> **Instructions to follow**:
An exact copy of the entries below is required, with all pictures removed.
==== Data shown ====
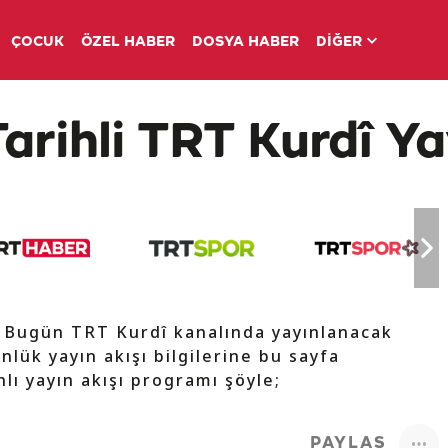
ÇOCUK
ÖZEL HABER
DOSYA HABER
DİĞER
arihli TRT Kurdî Ya
e Bugün TRT Kurdî kanalında yayınlanacak
nlük yayın akışı bilgilerine bu sayfa
lı yayın akışı programı şöyle;
PAYLAŞ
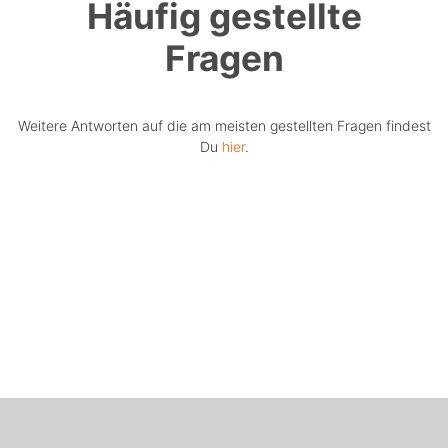
Häufig gestellte
Fragen
Weitere Antworten auf die am meisten gestellten Fragen findest
Du
hier
.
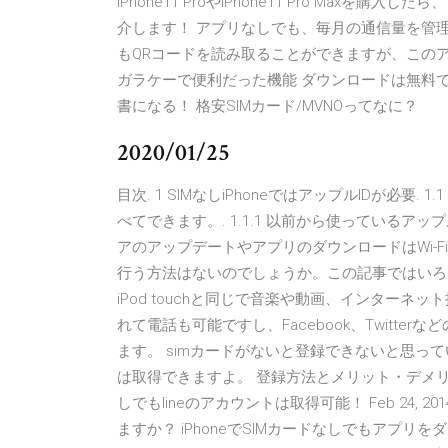
iPhone11 ProやiPhone11 Pro Ma
介します！ アプリなしでも、毎月の通信量を管理す
もQRコードを読み取ることができますが、この
ガラケーで便利だった機能 ダウンロードは無料です
書になる！ 格安SIMカード/MVNOってなに？
2020/01/25
目次. 1 SIMなしiPhoneではアップルIDが必要
べてできます。. 1.1.1 以前から使っているアップ
アのアップデートやアプリのダウンロードはWi-Fiな
行う方法はないのでしょうか。この記事ではいろいろ
iPod touchと同じで音楽や動画、インターネット
れて電話も可能ですし、Facebook、Twitt
ます。 simカードがないと登録できないと思ってい
は取得できますよ。 登録方法とメリット・デメリッ
しでもlineのアカウントは取得可能！ Feb 24, 
ますか？ iPhoneでSIMカードなしでもアプリを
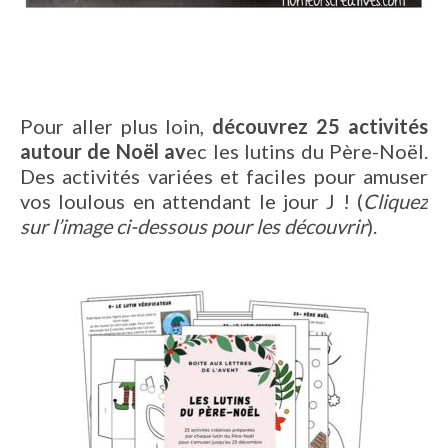
Pour aller plus loin,
découvrez 25 activités
autour de Noël av
ec les lutins du Père-Noël.
Des activités variées et faciles pour amuser
vos loulous en attendant le jour J ! (
Cliquez
sur l’image ci-dessous pour les découvrir
).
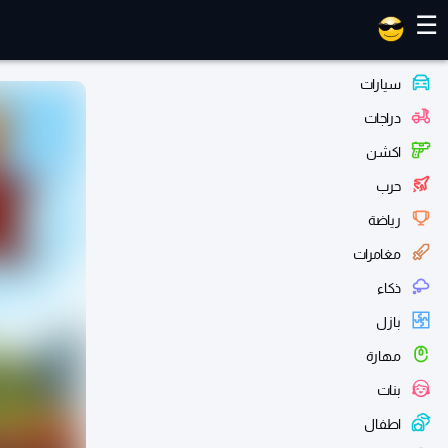
العاب ماهر
☰
سيارات
دراجات
اكشن
حرب
رياضة
مغامرات
ذكاء
بازل
مهارة
بنات
اطفال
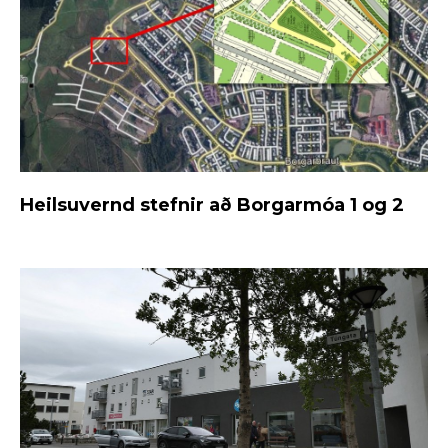
Heilsuvernd stefnir að Borgarmóa 1 og 2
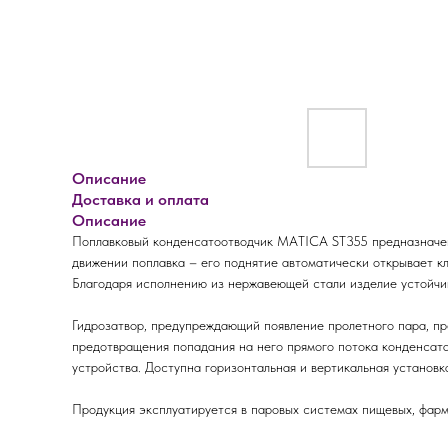
Описание
Доставка и оплата
Описание
Поплавковый конденсатоотводчик MATICA ST355 предназначен 
движении поплавка – его поднятие автоматически открывает кл
Благодаря исполнению из нержавеющей стали изделие устойчи
Гидрозатвор, предупреждающий появление пролетного пара, пр
предотвращения попадания на него прямого потока конденсат
устройства. Доступна горизонтальная и вертикальная установк
Продукция эксплуатируется в паровых системах пищевых, фарм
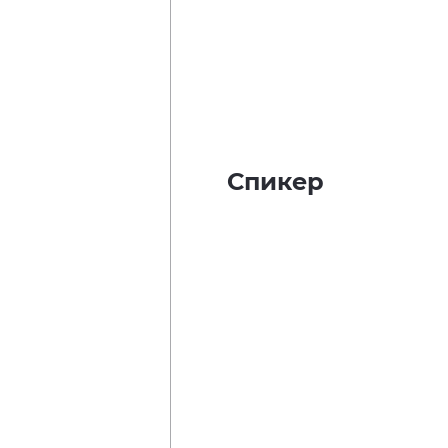
Спикер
====
> **Solution below**:
ÇOCUK
ÖZEL HABER
DOSYA HABER
DİĞER
arihli TRT Kurdî Ya
e Bugün TRT Kurdî kanalında yayınlanacak
nlük yayın akışı bilgilerine bu sayfa
lı yayın akışı programı şöyle;
PAYLAŞ
Häufig gestellte
Fragen
Weitere Antworten auf die am meisten gestellten Fragen findest
Du
hier
.
iPhone11 ProやiPhone11 Pro Ma
介します！ アプリなしでも、毎月の通信量を管理す
もQRコードを読み取ることができますが、この
ガラケーで便利だった機能 ダウンロードは無料です
書になる！ 格安SIMカード/MVNOってなに？
2020/01/25
目次. 1 SIMなしiPhoneではアップルIDが必要
べてできます。. 1.1.1 以前から使っているアップ
アのアップデートやアプリのダウンロードはWi-Fiな
行う方法はないのでしょうか。この記事ではいろいろ
iPod touchと同じで音楽や動画、インターネット
れて電話も可能ですし、Facebook、Twitt
ます。 simカードがないと登録できないと思ってい
は取得できますよ。 登録方法とメリット・デメリッ
しでもlineのアカウントは取得可能！ Feb 24, 
ますか？ iPhoneでSIMカードなしでもアプリを
Pour aller plus loin,
découvrez 25 activités
autour de Noël av
ec les lutins du Père-Noël.
Des activités variées et faciles pour amuser
vos loulous en attendant le jour J ! (
Cliquez
sur l’image ci-dessous pour les découvrir
).
العاب ماهر
☰
سيارات
دراجات
اكشن
حرب
رياضة
مغامرات
ذكاء
بازل
مهارة
بنات
اطفال
Heilsuvernd stefnir að Borgarmóa 1 og 2
Описание
Доставка и оплата
Описание
Поплавковый конденсатоотводчик MATICA ST355 предназначен 
движении поплавка – его поднятие автоматически открывает кл
Благодаря исполнению из нержавеющей стали изделие устойчи
Гидрозатвор, предупреждающий появление пролетного пара, пр
предотвращения попадания на него прямого потока конденсат
устройства. Доступна горизонтальная и вертикальная установк
Продукция эксплуатируется в паровых системах пищевых, фарм
Спикер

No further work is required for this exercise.